MOGLIANO - Qualcuno li chiamerebbe "comuni immortali". Persone che, anche quando se ne vanno per sempre, trovano il modo di restare e di continuare a vivere dentro un gesto o una promessa. Per Nicolò Mandruzzato, 22 anni di Mogliano Veneto, il ricordo immortale del nonno vive dentro il casco di una moto, in una fotografia portata sempre con sé. Gli amici lo chiamano "Scania", come la marca dei camion, per la quantità di chilometri che macina ogni anno con la sua moto. E proprio su quelle due ruote, il 9 maggio, Nicolò è partito da casa e dopo quasi 11mila chilometri ha raggiunto Capo Nord per mantenere una promessa fatta al nonno, scomparso il 26 maggio 2020 dopo una malattia. I proventi del viaggio sono stati destinati all'hospice Advar Casa dei Gelsi, la struttura che lo aveva accompagnato negli ultimi momenti di vita.
Il racconto
«Questa avventura non l'ho fatta per me, ma per mio nonno - racconta Nicolò -. Capo Nord era solo la destinazione. Il vero traguardo era non dimenticare. Era una promessa, e le promesse si mantengono. Tutto è cominciato quando avevo 13 anni e guardavo molti video su Youtube di gente che faceva lunghi viaggi in moto. Da lì è nata la promessa con mio nonno che saremmo andati insieme fino a Capo Nord, la vita purtroppo non ce l'ha permesso». La preparazione per questo viaggio è durata quasi due anni tra percorsi, tappe, strade da fare e luoghi da vedere. Poi, come spesso accade nei viaggi, la realtà ha cambiato i piani. La pioggia, i costi, gli imprevisti, un navigatore rotto, l'attrezzatura da asciugare, la tenda allagata, la moto caduta perché il cavalletto aveva ceduto sull'asfalto ammorbidito dall'acqua e anche una piccola frattura a un dito. «Ci sono stati momenti in cui ero arrabbiato con il mondo.
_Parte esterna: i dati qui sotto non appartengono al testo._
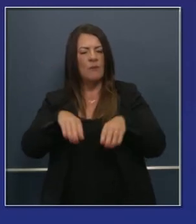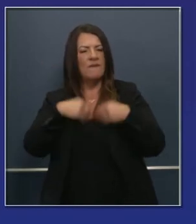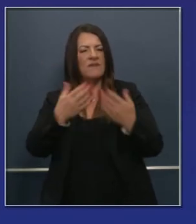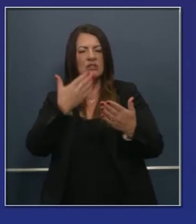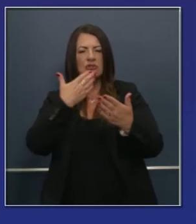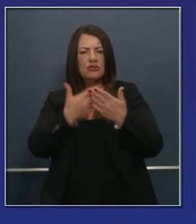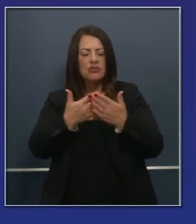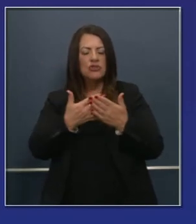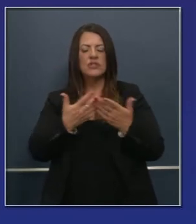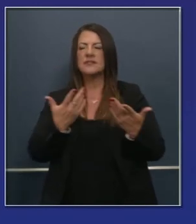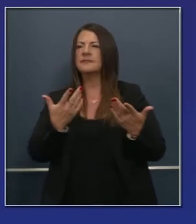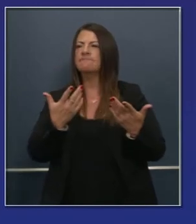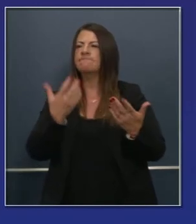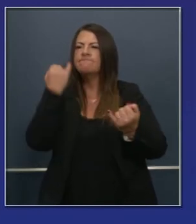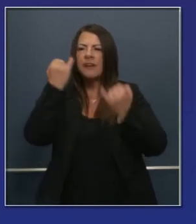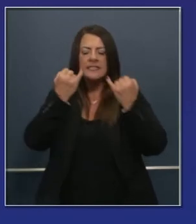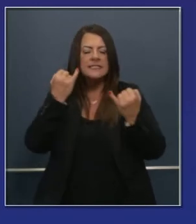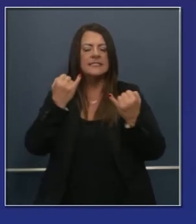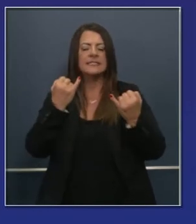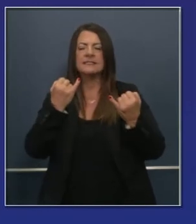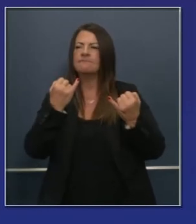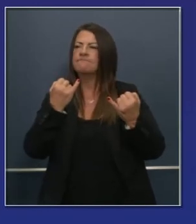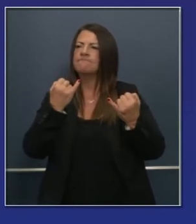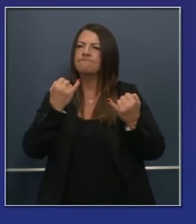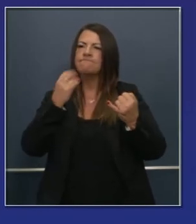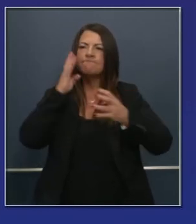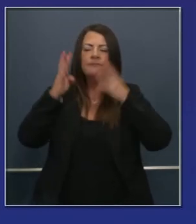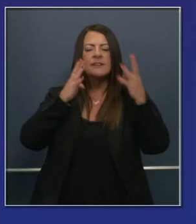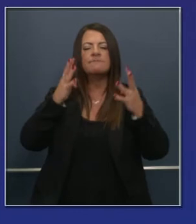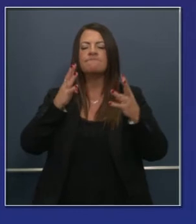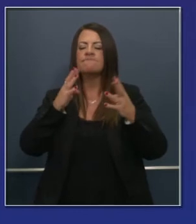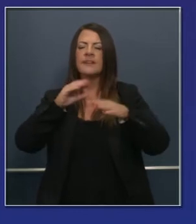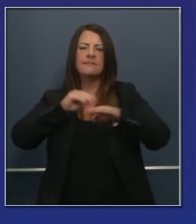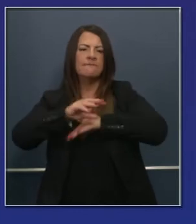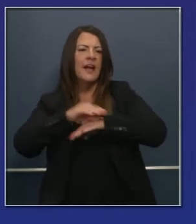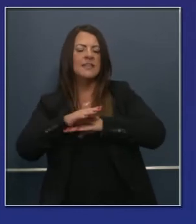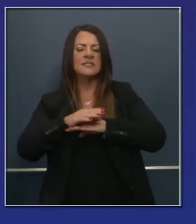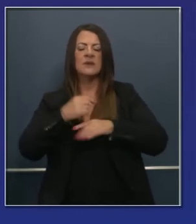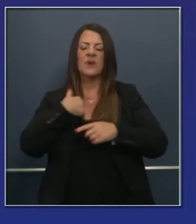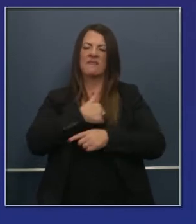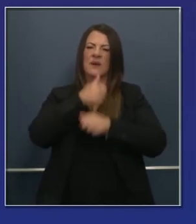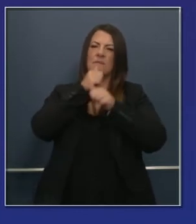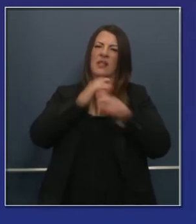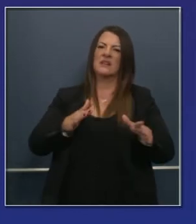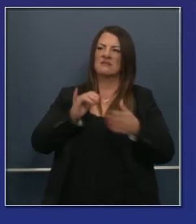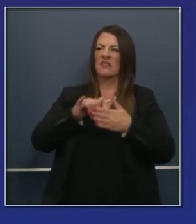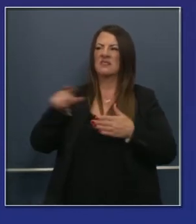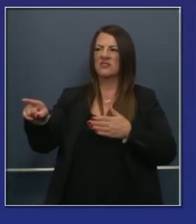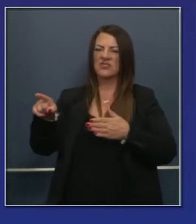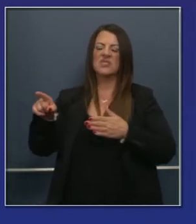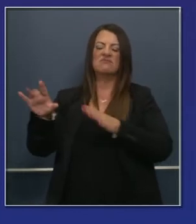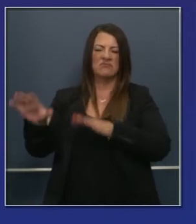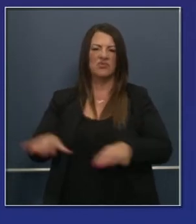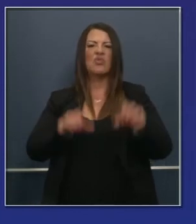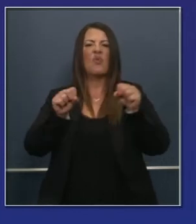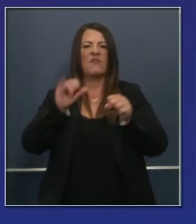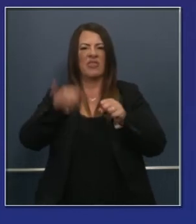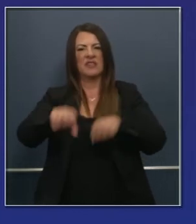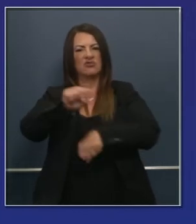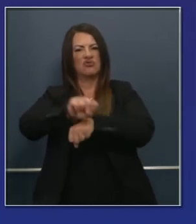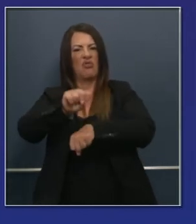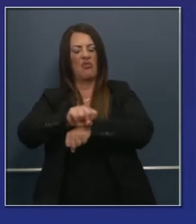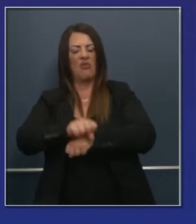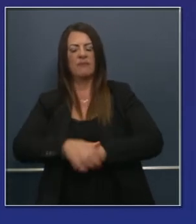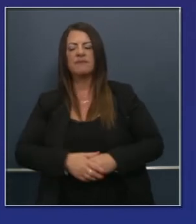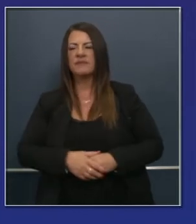entregando recomendaciones y consejos. Y estamos contentos de que tomó esta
Mi è successo di tutto durante il viaggio - prosegue Nicolò -. Ma non ho mai pensato di mollare. Ero lì per un motivo preciso». Il viaggio è durato 28 giorni. Più di diecimila chilometri attraversando l'Europa, quasi sempre da solo. La solitudine, però, non gli ha pesato. Anzi, in certi tratti è diventata parte del viaggio. «Ci sono posti in cui ti fermi, spegni la moto e non senti più niente - racconta -. Non passa nessuno, non c'è rumore, sembra una camera del silenzio. All'inizio fa quasi strano, poi diventa bellissimo». Con lui, però, c'è sempre stato il nonno. Non solo nel pensiero ma anche nella fotografia dentro il casco. «La foto di mio nonno è sempre stata nel casco. Non l'ho portata solo per questo viaggio: è lì da quando ho fatto i primi giri in moto. In qualche modo è sempre venuto con me».